▶ _Task description_: The response should be the data again, identical in every line.

▶ _Given data_:
--------------------

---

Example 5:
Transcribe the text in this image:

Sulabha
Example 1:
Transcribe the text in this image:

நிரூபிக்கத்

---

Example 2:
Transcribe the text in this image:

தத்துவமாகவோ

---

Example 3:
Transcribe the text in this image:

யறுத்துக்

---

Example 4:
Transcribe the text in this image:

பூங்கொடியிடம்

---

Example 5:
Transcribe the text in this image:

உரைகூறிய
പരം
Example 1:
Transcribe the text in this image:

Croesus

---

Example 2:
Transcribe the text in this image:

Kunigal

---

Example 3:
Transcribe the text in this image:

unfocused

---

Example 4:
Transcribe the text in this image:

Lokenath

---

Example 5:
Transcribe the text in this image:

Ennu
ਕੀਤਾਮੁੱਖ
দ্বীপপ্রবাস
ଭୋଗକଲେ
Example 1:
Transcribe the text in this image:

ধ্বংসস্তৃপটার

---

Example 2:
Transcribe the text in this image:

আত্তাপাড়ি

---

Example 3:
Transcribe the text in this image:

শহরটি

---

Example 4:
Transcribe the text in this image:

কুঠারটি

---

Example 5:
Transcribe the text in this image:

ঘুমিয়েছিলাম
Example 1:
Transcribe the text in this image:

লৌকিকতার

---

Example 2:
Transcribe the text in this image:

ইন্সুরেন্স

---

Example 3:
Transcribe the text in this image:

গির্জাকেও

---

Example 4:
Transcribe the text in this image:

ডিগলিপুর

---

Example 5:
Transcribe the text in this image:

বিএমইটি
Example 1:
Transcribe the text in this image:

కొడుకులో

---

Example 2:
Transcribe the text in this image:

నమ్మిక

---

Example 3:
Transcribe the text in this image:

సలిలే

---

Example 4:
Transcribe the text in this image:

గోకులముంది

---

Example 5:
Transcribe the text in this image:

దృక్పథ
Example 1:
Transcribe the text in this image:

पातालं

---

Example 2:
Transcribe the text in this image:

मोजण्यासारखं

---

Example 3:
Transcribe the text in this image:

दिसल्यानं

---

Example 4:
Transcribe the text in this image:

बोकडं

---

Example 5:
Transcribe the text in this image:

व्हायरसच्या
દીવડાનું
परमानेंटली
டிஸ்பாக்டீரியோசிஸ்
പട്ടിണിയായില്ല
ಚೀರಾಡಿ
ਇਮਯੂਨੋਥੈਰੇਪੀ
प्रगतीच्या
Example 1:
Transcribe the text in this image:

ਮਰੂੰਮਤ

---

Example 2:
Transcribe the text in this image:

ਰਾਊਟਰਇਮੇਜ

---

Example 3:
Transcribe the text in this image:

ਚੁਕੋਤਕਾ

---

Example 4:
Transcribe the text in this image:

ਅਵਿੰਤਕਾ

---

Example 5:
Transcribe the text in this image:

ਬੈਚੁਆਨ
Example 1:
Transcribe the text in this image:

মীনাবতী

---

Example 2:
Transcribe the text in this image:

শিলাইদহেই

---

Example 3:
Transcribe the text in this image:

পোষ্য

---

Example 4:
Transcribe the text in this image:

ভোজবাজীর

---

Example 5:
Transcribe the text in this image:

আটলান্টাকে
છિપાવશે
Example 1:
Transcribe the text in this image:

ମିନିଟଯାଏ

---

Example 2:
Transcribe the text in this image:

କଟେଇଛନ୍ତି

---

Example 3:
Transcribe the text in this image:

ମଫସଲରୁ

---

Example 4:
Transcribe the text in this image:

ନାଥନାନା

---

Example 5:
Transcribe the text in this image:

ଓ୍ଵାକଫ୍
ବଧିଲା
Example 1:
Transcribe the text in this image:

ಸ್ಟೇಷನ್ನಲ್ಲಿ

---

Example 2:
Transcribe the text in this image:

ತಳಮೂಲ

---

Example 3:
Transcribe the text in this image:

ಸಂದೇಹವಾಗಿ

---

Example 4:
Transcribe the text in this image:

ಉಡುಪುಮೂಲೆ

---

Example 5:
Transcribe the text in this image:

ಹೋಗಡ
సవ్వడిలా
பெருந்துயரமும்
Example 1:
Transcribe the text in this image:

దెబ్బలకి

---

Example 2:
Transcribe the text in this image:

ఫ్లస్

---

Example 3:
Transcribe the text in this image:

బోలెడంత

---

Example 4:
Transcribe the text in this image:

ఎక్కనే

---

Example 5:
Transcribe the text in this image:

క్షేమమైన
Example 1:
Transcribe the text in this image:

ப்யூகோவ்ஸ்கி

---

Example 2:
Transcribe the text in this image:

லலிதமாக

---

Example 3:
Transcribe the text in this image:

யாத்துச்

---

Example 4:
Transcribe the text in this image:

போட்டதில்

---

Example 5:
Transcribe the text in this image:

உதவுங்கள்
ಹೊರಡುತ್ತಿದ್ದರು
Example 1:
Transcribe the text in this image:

--------------------

▶ _Response to the exercise_:
---

Example 5:
Transcribe the text in this image:

Sulabha
Example 1:
Transcribe the text in this image:

நிரூபிக்கத்

---

Example 2:
Transcribe the text in this image:

தத்துவமாகவோ

---

Example 3:
Transcribe the text in this image:

யறுத்துக்

---

Example 4:
Transcribe the text in this image:

பூங்கொடியிடம்

---

Example 5:
Transcribe the text in this image:

உரைகூறிய
പരം
Example 1:
Transcribe the text in this image:

Croesus

---

Example 2:
Transcribe the text in this image:

Kunigal

---

Example 3:
Transcribe the text in this image:

unfocused

---

Example 4:
Transcribe the text in this image:

Lokenath

---

Example 5:
Transcribe the text in this image:

Ennu
ਕੀਤਾਮੁੱਖ
দ্বীপপ্রবাস
ଭୋଗକଲେ
Example 1:
Transcribe the text in this image:

ধ্বংসস্তৃপটার

---

Example 2:
Transcribe the text in this image:

আত্তাপাড়ি

---

Example 3:
Transcribe the text in this image:

শহরটি

---

Example 4:
Transcribe the text in this image:

কুঠারটি

---

Example 5:
Transcribe the text in this image:

ঘুমিয়েছিলাম
Example 1:
Transcribe the text in this image:

লৌকিকতার

---

Example 2:
Transcribe the text in this image:

ইন্সুরেন্স

---

Example 3:
Transcribe the text in this image:

গির্জাকেও

---

Example 4:
Transcribe the text in this image:

ডিগলিপুর

---

Example 5:
Transcribe the text in this image:

বিএমইটি
Example 1:
Transcribe the text in this image:

కొడుకులో

---

Example 2:
Transcribe the text in this image:

నమ్మిక

---

Example 3:
Transcribe the text in this image:

సలిలే

---

Example 4:
Transcribe the text in this image:

గోకులముంది

---

Example 5:
Transcribe the text in this image:

దృక్పథ
Example 1:
Transcribe the text in this image:

पातालं

---

Example 2:
Transcribe the text in this image:

मोजण्यासारखं

---

Example 3:
Transcribe the text in this image:

दिसल्यानं

---

Example 4:
Transcribe the text in this image:

बोकडं

---

Example 5:
Transcribe the text in this image:

व्हायरसच्या
દીવડાનું
परमानेंटली
டிஸ்பாக்டீரியோசிஸ்
പട്ടിണിയായില്ല
ಚೀರಾಡಿ
ਇਮਯੂਨੋਥੈਰੇਪੀ
प्रगतीच्या
Example 1:
Transcribe the text in this image:

ਮਰੂੰਮਤ

---

Example 2:
Transcribe the text in this image:

ਰਾਊਟਰਇਮੇਜ

---

Example 3:
Transcribe the text in this image:

ਚੁਕੋਤਕਾ

---

Example 4:
Transcribe the text in this image:

ਅਵਿੰਤਕਾ

---

Example 5:
Transcribe the text in this image:

ਬੈਚੁਆਨ
Example 1:
Transcribe the text in this image:

মীনাবতী

---

Example 2:
Transcribe the text in this image:

শিলাইদহেই

---

Example 3:
Transcribe the text in this image:

পোষ্য

---

Example 4:
Transcribe the text in this image:

ভোজবাজীর

---

Example 5:
Transcribe the text in this image:

আটলান্টাকে
છિપાવશે
Example 1:
Transcribe the text in this image:

ମିନିଟଯାଏ

---

Example 2:
Transcribe the text in this image:

କଟେଇଛନ୍ତି

---

Example 3:
Transcribe the text in this image:

ମଫସଲରୁ

---

Example 4:
Transcribe the text in this image:

ନାଥନାନା

---

Example 5:
Transcribe the text in this image:

ଓ୍ଵାକଫ୍
ବଧିଲା
Example 1:
Transcribe the text in this image:

ಸ್ಟೇಷನ್ನಲ್ಲಿ

---

Example 2:
Transcribe the text in this image:

ತಳಮೂಲ

---

Example 3:
Transcribe the text in this image:

ಸಂದೇಹವಾಗಿ

---

Example 4:
Transcribe the text in this image:

ಉಡುಪುಮೂಲೆ

---

Example 5:
Transcribe the text in this image:

ಹೋಗಡ
సవ్వడిలా
பெருந்துயரமும்
Example 1:
Transcribe the text in this image:

దెబ్బలకి

---

Example 2:
Transcribe the text in this image:

ఫ్లస్

---

Example 3:
Transcribe the text in this image:

బోలెడంత

---

Example 4:
Transcribe the text in this image:

ఎక్కనే

---

Example 5:
Transcribe the text in this image:

క్షేమమైన
Example 1:
Transcribe the text in this image:

ப்யூகோவ்ஸ்கி

---

Example 2:
Transcribe the text in this image:

லலிதமாக

---

Example 3:
Transcribe the text in this image:

யாத்துச்

---

Example 4:
Transcribe the text in this image:

போட்டதில்

---

Example 5:
Transcribe the text in this image:

உதவுங்கள்
ಹೊರಡುತ್ತಿದ್ದರು
Example 1:
Transcribe the text in this image:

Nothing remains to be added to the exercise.